What Duckworth sees as a lack of self-control, Christians call sin. But she is committed to her rephrasing; her chorus throughout the series is that “Sin is an archaic term.” With that perspective, her research seems novel and the episodes useful. Dressed in esoteric and detached vocabulary, NSQ concluded what the Bible says about sin nature: everyone has sinned (Romans 3:23) and is tempted by their own desires (James 1:14). Or, in Duckworth’s words, “there’s both variation across [sins] within a person and also a kind of central tendency.”


But the decision to sin is not merely inconsistent self-control. Neither is temptation simply the “want/should conflict”: the tension between “what you want to do in the moment” and “what your future self knows you should do for the benefit of you.” Even less so are sins bad habits that if we squint our eyes and see them as virtuous, they will become healthy for us. Sin is a disease of the heart. For the non-Christian it is a compulsive choice that white-knuckling can never eliminate. For the Christian, it is an act of rebellion against the Lord, and a call to once again accept his forgiveness for our crimes.
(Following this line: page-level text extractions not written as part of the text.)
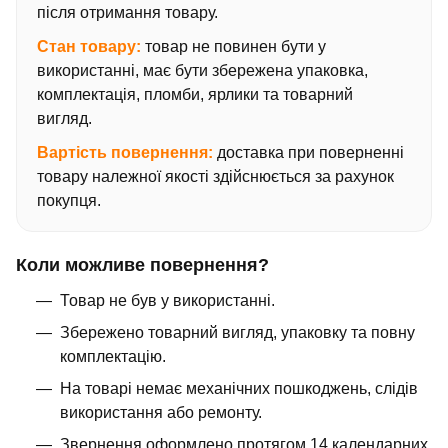
після отримання товару.
Стан товару:
товар не повинен бути у
використанні, має бути збережена упаковка,
комплектація, пломби, ярлики та товарний
вигляд.
Вартість повернення:
доставка при поверненні
товару належної якості здійснюється за рахунок
покупця.
Коли можливе повернення?
Товар не був у використанні.
Збережено товарний вигляд, упаковку та повну
комплектацію.
На товарі немає механічних пошкоджень, слідів
використання або ремонту.
Звернення оформлено протягом 14 календарних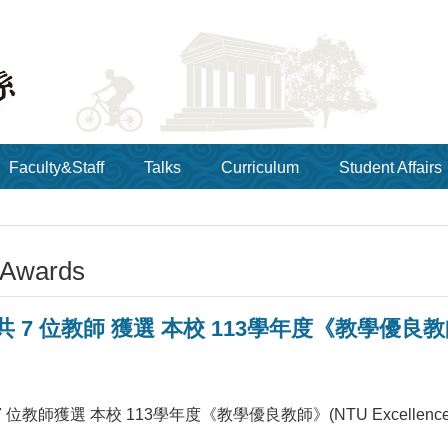
Faculty&Staff
Talks
Curriculum
Student Affairs
 Awards
7 位教師 獲選 本校 113學年度《教學優良教師》(NTU
教師獲選 本校 113學年度《教學優良教師》(NTU Excellence in T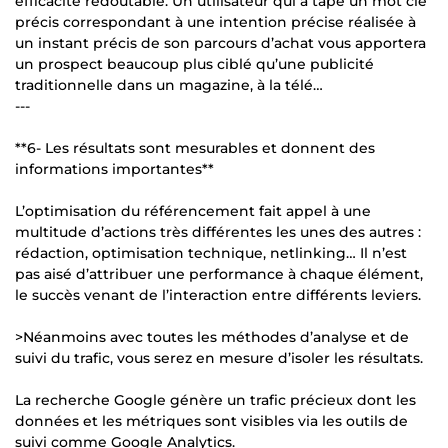
efficacité redoutable. Un utilisateur qui a tapé un mot clé
précis correspondant à une intention précise réalisée à
un instant précis de son parcours d’achat vous apportera
un prospect beaucoup plus ciblé qu’une publicité
traditionnelle dans un magazine, à la télé…
---
**6- Les résultats sont mesurables et donnent des
informations importantes**
L’optimisation du référencement fait appel à une
multitude d’actions très différentes les unes des autres :
rédaction, optimisation technique, netlinking… Il n’est
pas aisé d’attribuer une performance à chaque élément,
le succès venant de l’interaction entre différents leviers.
>Néanmoins avec toutes les méthodes d’analyse et de
suivi du trafic, vous serez en mesure d’isoler les résultats.
La recherche Google génère un trafic précieux dont les
données et les métriques sont visibles via les outils de
suivi comme Google Analytics.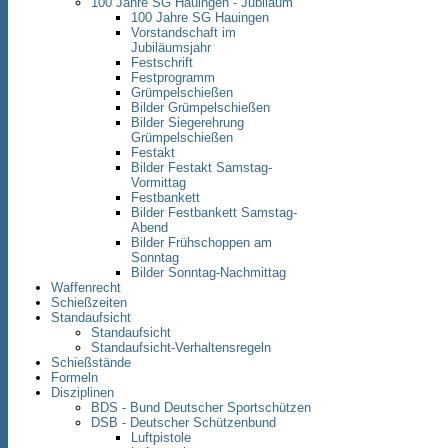
100 Jahre SG Hauingen - Jubiläum
100 Jahre SG Hauingen
Vorstandschaft im
Jubiläumsjahr
Festschrift
Festprogramm
Grümpelschießen
Bilder Grümpelschießen
Bilder Siegerehrung
Grümpelschießen
Festakt
Bilder Festakt Samstag-
Vormittag
Festbankett
Bilder Festbankett Samstag-
Abend
Bilder Frühschoppen am
Sonntag
Bilder Sonntag-Nachmittag
Waffenrecht
Schießzeiten
Standaufsicht
Standaufsicht
Standaufsicht-Verhaltensregeln
Schießstände
Formeln
Disziplinen
BDS - Bund Deutscher Sportschützen
DSB - Deutscher Schützenbund
Luftpistole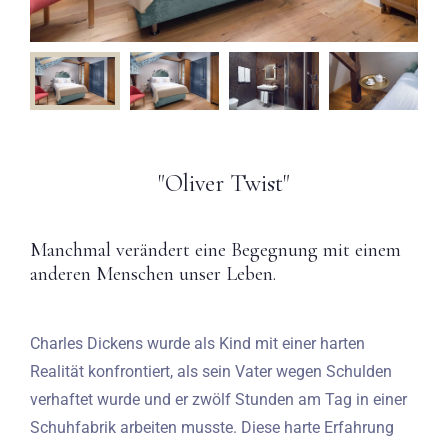
"Oliver Twist"
Manchmal verändert eine Begegnung mit einem
anderen Menschen unser Leben.
Charles Dickens wurde als Kind mit einer harten
Realität konfrontiert, als sein Vater wegen Schulden
verhaftet wurde und er zwölf Stunden am Tag in einer
Schuhfabrik arbeiten musste. Diese harte Erfahrung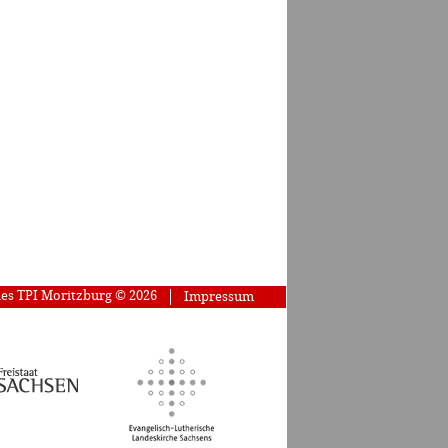
des TPI Moritzburg © 2026
Impressum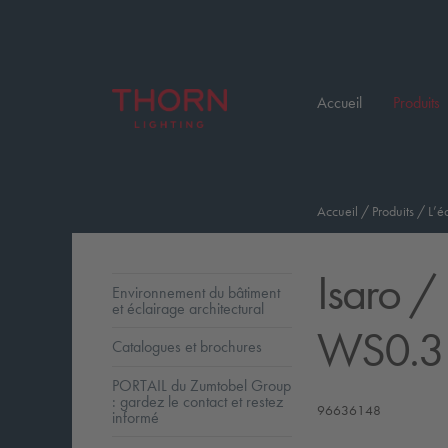
Accueil
Produits
Accueil
/
Produits
/
L’é
Isaro
/ 
Environnement du bâtiment
et éclairage architectural
WS0.3
Catalogues et brochures
PORTAIL du Zumtobel Group
: gardez le contact et restez
96636148
informé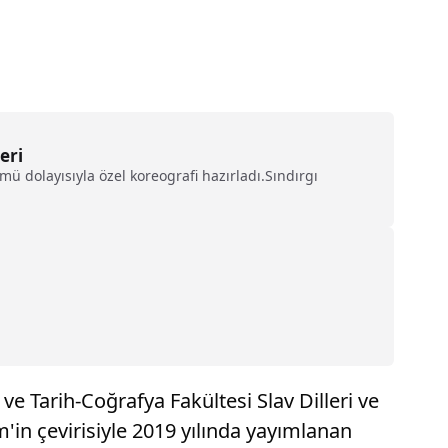
eri
mü dolayısıyla özel koreografi hazırladı.Sındırgı
 Tarih-Coğrafya Fakültesi Slav Dilleri ve
'in çevirisiyle 2019 yılında yayımlanan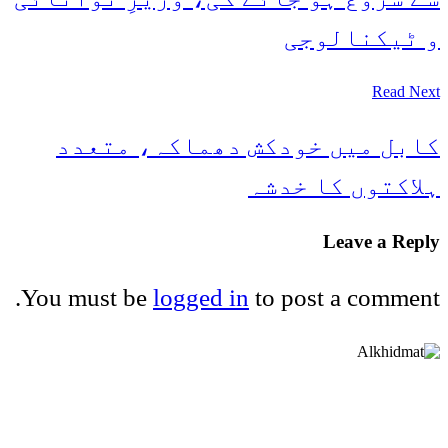
و ٹیکنالوجی
Read Next
کابل میں خودکش دھماکہ، متعدد
ہلاکتوں کا خدشہ
Leave a Reply
You must be
logged in
to post a comment.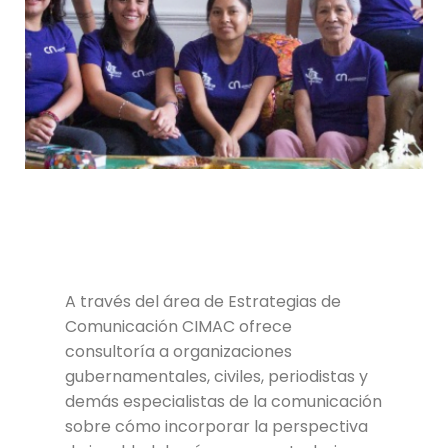
A través del área de Estrategias de
Comunicación CIMAC ofrece
consultoría a organizaciones
gubernamentales, civiles, periodistas y
demás especialistas de la comunicación
sobre cómo incorporar la perspectiva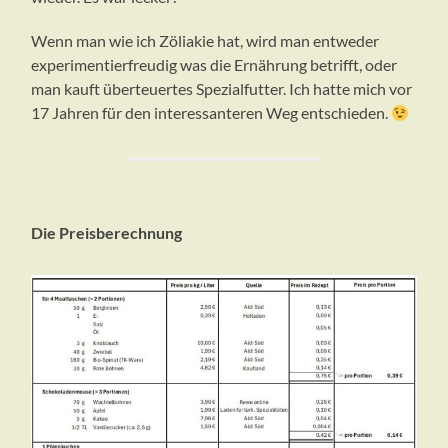
Wenn man wie ich Zöliakie hat, wird man entweder
experimentierfreudig was die Ernährung betrifft, oder
man kauft überteuertes Spezialfutter. Ich hatte mich vor
17 Jahren für den interessanteren Weg entschieden.
Die Preisberechnung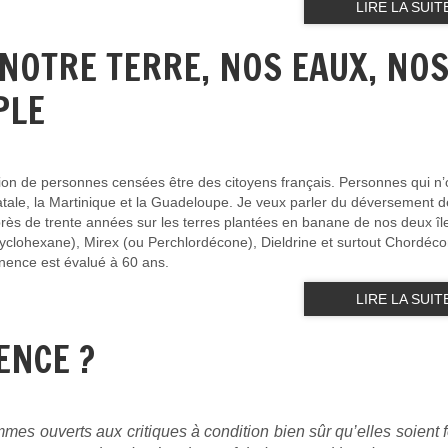
LIRE LA SUIT
NOTRE TERRE, NOS EAUX, NO
PLE
lion de personnes censées être des citoyens français. Personnes qui n’
re natale, la Martinique et la Guadeloupe. Je veux parler du déversement d
près de trente années sur les terres plantées en banane de nos deux îl
clohexane), Mirex (ou Perchlordécone), Dieldrine et surtout Chordéco
nence est évalué à 60 ans.
LIRE LA SUIT
ENCE ?
es ouverts aux critiques à condition bien sûr qu’elles soient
The solutions Dubner and Duckworth offer are, therefore, ineffectual. When sin is merely lack of self-control, you can “trick yourself” by throwing away cigarettes when you don’t have the urge to smoke or meal plan so you don’t default to fast food. These are great practical tools, but the Christian with insider knowledge of why the human heart does what it does knows that sin struggles are not character flaws that can be life-hacked away.


It's foolish to talk about sin at a distance. And evil to call it good (Isaiah 5:20). Even NSQ acknowledges the existence of some sins implicitly. At the end of every episode the producer lists a fact check wherein she clarifies some of the hosts’ statements. Sometimes it’s misattributed or incorrect data that Dubner or Duckworth recited from memory. But it’s also correcting mispronunciations or extending trivial knowledge the hosts didn’t finalize in the moment. The fact check is an overabundance of caution against plagiarism—a recognition that they are responsible to tell the truth.


After the warning, Proverbs 3 continues, “In all your ways, acknowledge him.” If we were to acknowledge the way God works in the world rather than make armchair conjectures without doing so, we’d have keener answers to any question.